As a child growing up in suburban Houston, Kastle always knew she wanted to be a writer, starting from writing stories to give to her parents, to writing for music fanzines to eventually earning a degree in journalism and becoming a reporter and editor for the Los Angeles Times. Drawn to the energy of punk rock, Kastle spent most of her young adult life in nightclubs. She left Houston at age 20 to go to Los Angeles to follow the music that spoke to her for reasons she didn’t always understand. As a journalist, most of Kastle’s career consisted of interviewing other people, until one day she turned the questions on herself and her father to find out the family’s connection to the Holocaust and the undercurrent of troubled emotions that hung heavy on them. When she met director Nigel Dick, they began filming research conducted to trace her father’s story. The end result is “Berlin Calling.” She is currently working on a book on her relationship with her father.
He was a normal kid growing up in Berlin, Germany. Little did he know that the fact he was Jewish would change his childhood forever. As the wrath of the Nazi’s came down in the early 1940’s, Ben’s father was arrested and sent to Buchenwald concentration camp, never to be seen again. The rest of the family went into hiding for many months before they were found by the Gestapo and sent to Theresienstadt concentration camp for two years of living in a constant state of fear, starvation, disease and filth. The camp was liberated in May 1945, just before Ben’s 16th birthday. He, his mother and brother survived and went to the United States where they made new lives for themselves. Ben joined the US Air Force and fought in the Korean War earning the Distinguished Flying Cross among other medals. He later relocated to Houston, Texas where he married, started a successful business and raised two children. In the 1990’s, he began giving lectures about his time in the Holocaust to educate and raise awareness of this time in history from a first-hand account.
Ben’s brother, John, was born into the Nazi uprising.
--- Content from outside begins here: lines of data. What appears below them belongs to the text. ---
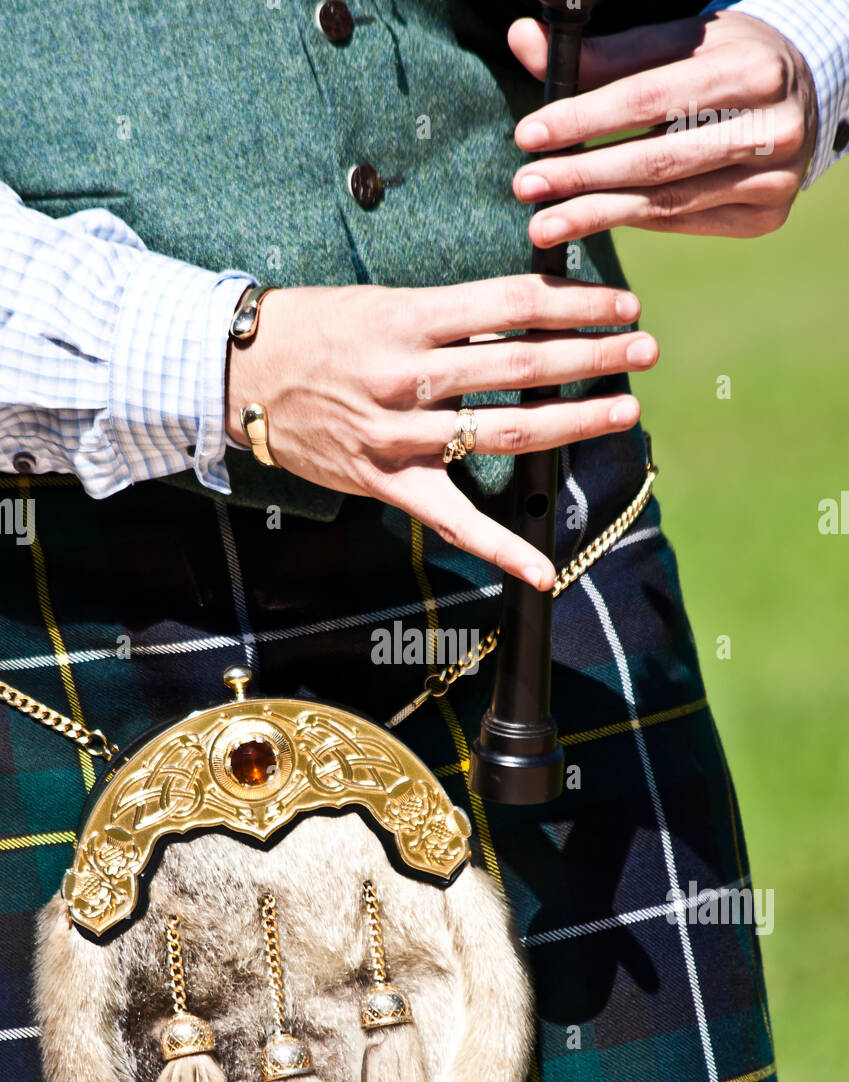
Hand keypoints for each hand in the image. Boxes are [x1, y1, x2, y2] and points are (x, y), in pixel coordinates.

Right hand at [225, 279, 657, 587]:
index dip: (576, 303)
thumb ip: (449, 314)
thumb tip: (525, 313)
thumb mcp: (380, 300)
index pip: (513, 304)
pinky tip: (544, 571)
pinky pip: (452, 521)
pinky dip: (500, 549)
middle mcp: (409, 376)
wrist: (236, 375)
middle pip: (520, 365)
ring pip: (501, 432)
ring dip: (571, 421)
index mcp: (409, 318)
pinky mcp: (386, 482)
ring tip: (625, 409)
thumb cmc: (311, 328)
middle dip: (592, 355)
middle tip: (645, 348)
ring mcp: (398, 436)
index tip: (620, 301)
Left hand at [510, 10, 817, 241]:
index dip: (584, 119)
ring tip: (542, 223)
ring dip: (595, 214)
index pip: (648, 98)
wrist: (802, 99)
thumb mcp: (676, 45)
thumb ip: (602, 54)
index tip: (530, 135)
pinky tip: (590, 221)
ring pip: (666, 202)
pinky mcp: (765, 217)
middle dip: (581, 176)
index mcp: (751, 68)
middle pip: (656, 159)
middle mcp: (771, 128)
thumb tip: (522, 41)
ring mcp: (773, 179)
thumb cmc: (725, 64)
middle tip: (526, 186)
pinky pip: (682, 222)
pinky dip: (632, 221)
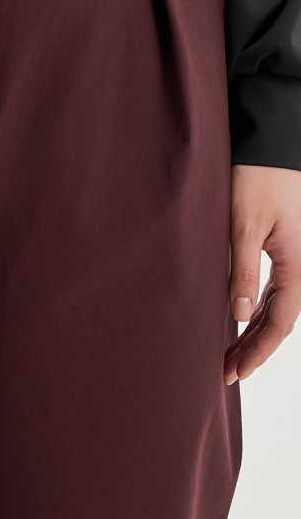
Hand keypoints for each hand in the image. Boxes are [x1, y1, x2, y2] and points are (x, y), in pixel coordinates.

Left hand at [224, 163, 300, 382]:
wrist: (268, 145)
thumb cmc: (256, 178)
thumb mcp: (244, 224)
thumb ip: (242, 269)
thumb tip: (237, 315)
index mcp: (296, 264)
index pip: (280, 322)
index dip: (258, 351)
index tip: (236, 373)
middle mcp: (300, 265)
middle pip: (278, 320)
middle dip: (253, 349)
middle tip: (226, 373)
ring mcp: (293, 257)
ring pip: (276, 306)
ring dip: (253, 331)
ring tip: (228, 354)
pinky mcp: (282, 248)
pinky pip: (273, 289)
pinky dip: (256, 309)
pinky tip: (239, 319)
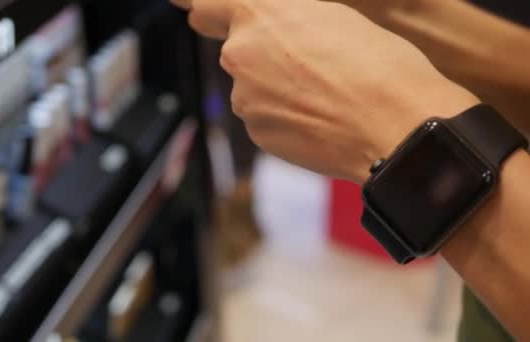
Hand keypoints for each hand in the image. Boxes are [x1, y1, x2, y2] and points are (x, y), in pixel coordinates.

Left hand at [172, 0, 479, 181]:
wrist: (394, 126)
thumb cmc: (378, 64)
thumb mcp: (330, 17)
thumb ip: (285, 19)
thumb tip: (270, 32)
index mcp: (259, 14)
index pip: (207, 5)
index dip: (201, 9)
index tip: (190, 10)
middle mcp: (240, 54)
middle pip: (239, 52)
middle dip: (263, 57)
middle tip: (311, 65)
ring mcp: (245, 99)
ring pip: (254, 89)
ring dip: (277, 90)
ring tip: (324, 94)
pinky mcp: (257, 134)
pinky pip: (265, 119)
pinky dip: (285, 118)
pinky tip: (319, 118)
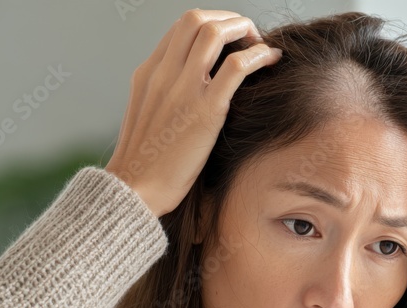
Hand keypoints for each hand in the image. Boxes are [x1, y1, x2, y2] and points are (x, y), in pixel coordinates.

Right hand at [105, 9, 281, 216]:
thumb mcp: (150, 116)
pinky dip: (259, 56)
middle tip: (249, 37)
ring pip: (215, 33)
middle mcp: (163, 73)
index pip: (181, 27)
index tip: (232, 39)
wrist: (135, 189)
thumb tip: (198, 85)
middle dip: (228, 19)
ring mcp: (183, 89)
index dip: (212, 24)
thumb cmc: (148, 162)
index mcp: (149, 72)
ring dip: (245, 30)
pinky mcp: (205, 111)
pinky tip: (271, 60)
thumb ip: (168, 93)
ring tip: (262, 45)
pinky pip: (237, 66)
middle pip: (196, 19)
He was only two-years-old when his father was taken away and sent to Buchenwald concentration camp, where he perished. He was four-years old when he was sent with his mother and Ben to Theresienstadt concentration camp. He was among the children the Nazi’s paraded out for the Red Cross visitation in an attempt to fool them into thinking Theresienstadt was a “model ghetto.” Out of the 15,000 children under the age of fifteen sent to the camp, John and Ben were two of fewer than 1000 who survived. Following liberation and the family’s move to America, John made a life for himself in Florida where he started his own business. He has three children and four grandchildren. He had never spoken about the Holocaust prior to this film.
With appearances by:
Tamar Gablinger, a tour guide and researcher in Berlin, Germany.
Eliska Levinska, a tour guide and social worker in Prague, Czech Republic. She is a survivor of Theresienstadt and Auschwitz concentration camps.
Aubrey Pomerance, Director of Archives at the Jewish Museum Berlin.
Narration by the film’s director/producer, Nigel Dick.